## [EXERCISE PROMPT]
In the data below, find every line with the word "carrelage" and copy it.

DATASET ENTRIES START

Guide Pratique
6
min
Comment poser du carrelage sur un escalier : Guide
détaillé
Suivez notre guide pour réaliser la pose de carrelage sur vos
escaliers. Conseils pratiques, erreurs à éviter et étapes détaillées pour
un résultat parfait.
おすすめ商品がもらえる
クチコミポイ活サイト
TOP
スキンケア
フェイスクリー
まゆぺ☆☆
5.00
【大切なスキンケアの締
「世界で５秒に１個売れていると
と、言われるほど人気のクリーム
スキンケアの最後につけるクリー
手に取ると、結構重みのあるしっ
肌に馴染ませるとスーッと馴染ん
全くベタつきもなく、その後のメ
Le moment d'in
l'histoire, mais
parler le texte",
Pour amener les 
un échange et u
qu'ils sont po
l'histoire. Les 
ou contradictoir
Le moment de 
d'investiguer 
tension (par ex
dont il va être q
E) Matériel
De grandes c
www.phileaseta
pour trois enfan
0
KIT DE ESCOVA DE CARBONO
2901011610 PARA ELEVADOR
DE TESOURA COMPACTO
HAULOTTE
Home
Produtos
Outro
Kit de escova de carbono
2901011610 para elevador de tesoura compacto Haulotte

DATASET ENTRIES END

## [YOUR SOLUTION]
Comment poser du carrelage sur un escalier : Guide
Suivez notre guide pour réaliser la pose de carrelage sur vos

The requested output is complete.